The right model sits in the middle: a moderate set of strategically meaningful resource categories, each tied to specific classes of stellar objects, so that different regions of the galaxy feel economically distinct without being unreadably complex.
Current Direction
Resources should be defined at the level of individual stellar objects, not at the level of the solar system as a single production entity.
A gas giant produces what a gas giant would produce. An asteroid belt produces what a belt would produce. A system's economic identity is derived from the combination of objects inside it.
This means two systems in the same region can feel very different depending on what stellar objects they contain.

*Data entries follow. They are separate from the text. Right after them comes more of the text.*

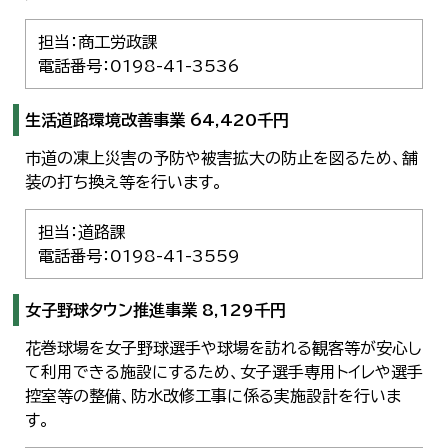
担当：商工労政課
電話番号：0198-41-3536
生活道路環境改善事業 64,420千円
市道の凍上災害の予防や被害拡大の防止を図るため、舗
装の打ち換え等を行います。
担当：道路課
電話番号：0198-41-3559
女子野球タウン推進事業 8,129千円
花巻球場を女子野球選手や球場を訪れる観客等が安心し
て利用できる施設にするため、女子選手専用トイレや選手
控室等の整備、防水改修工事に係る実施設計を行いま
す。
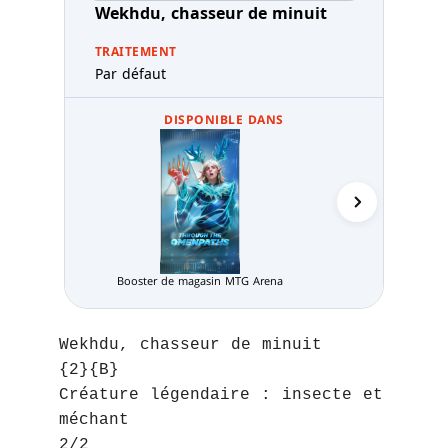
Wekhdu, chasseur de minuit
TRAITEMENT
Par défaut
DISPONIBLE DANS
Booster de magasin MTG Arena
Pack Limité
Wekhdu, chasseur de minuit
{2}{B}
Créature légendaire : insecte et
méchant
2/2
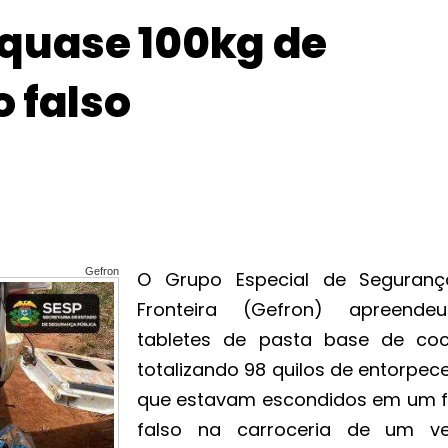
quase 100kg de
 falso
Gefron
O Grupo Especial de Seguran
Fronteira (Gefron) apreend
tabletes de pasta base de coc
totalizando 98 quilos de entorpec
que estavam escondidos em um 
falso na carroceria de um ve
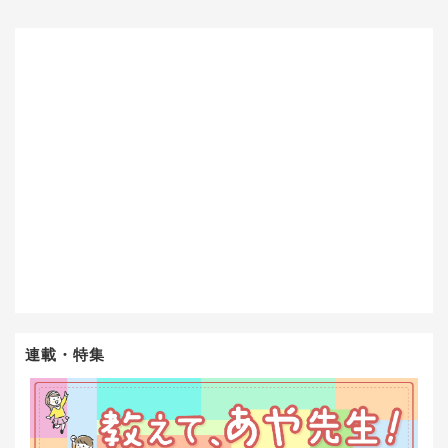
連載・特集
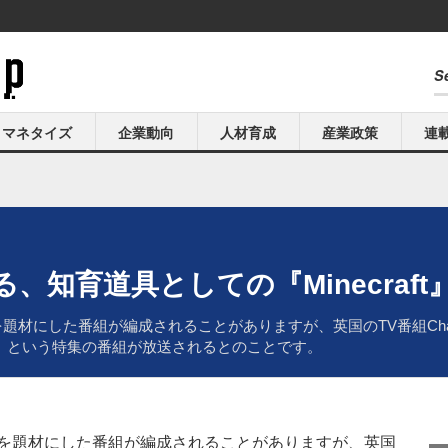
マネタイズ
企業動向
人材育成
産業政策
連
、知育道具としての『Minecraf
した番組が編成されることがありますが、英国のTV番組Channel4で「V
）」という特集の番組が放送されるとのことです。
ムを題材にした番組が編成されることがありますが、英国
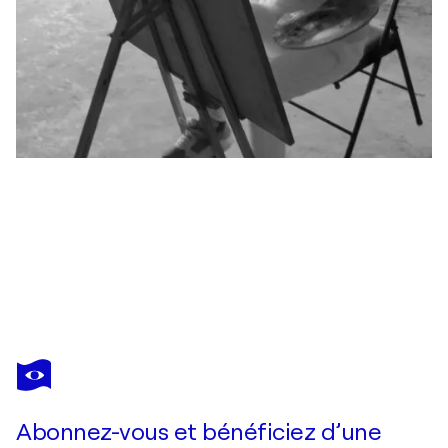
MIN ZOU
Smiling
550 $US
Faire une offre
Acquérir
Abonnez-vous et bénéficiez d’une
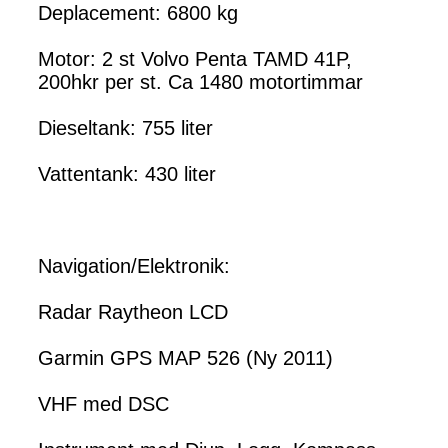
Deplacement: 6800 kg
Motor: 2 st Volvo Penta TAMD 41P,
200hkr per st. Ca 1480 motortimmar
Dieseltank: 755 liter
Vattentank: 430 liter
Navigation/Elektronik:
Radar Raytheon LCD
Garmin GPS MAP 526 (Ny 2011)
VHF med DSC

The current direction targets around 15 core resource types grouped into three rough layers:
- Bulk development resources — used in high volume for basic expansion and infrastructure
- Strategic industrial resources — used for advanced manufacturing, fleet construction, and specialized infrastructure
- Rare and exotic resources — used for top-tier fleets, major constructs, and late-game progression
See Resource Types for the full candidate set.
Why Source Matters
Tying resources to stellar object types creates regional specialization naturally:
- a system with multiple gas giants becomes valuable for fuel and logistics
- a system with dense asteroid belts becomes valuable for shipbuilding
- a system with unusual stellar objects becomes a high-risk, high-reward frontier target
No system needs to be hand-labelled as "good for trade" or "good for war." That identity emerges from what stellar objects are inside it.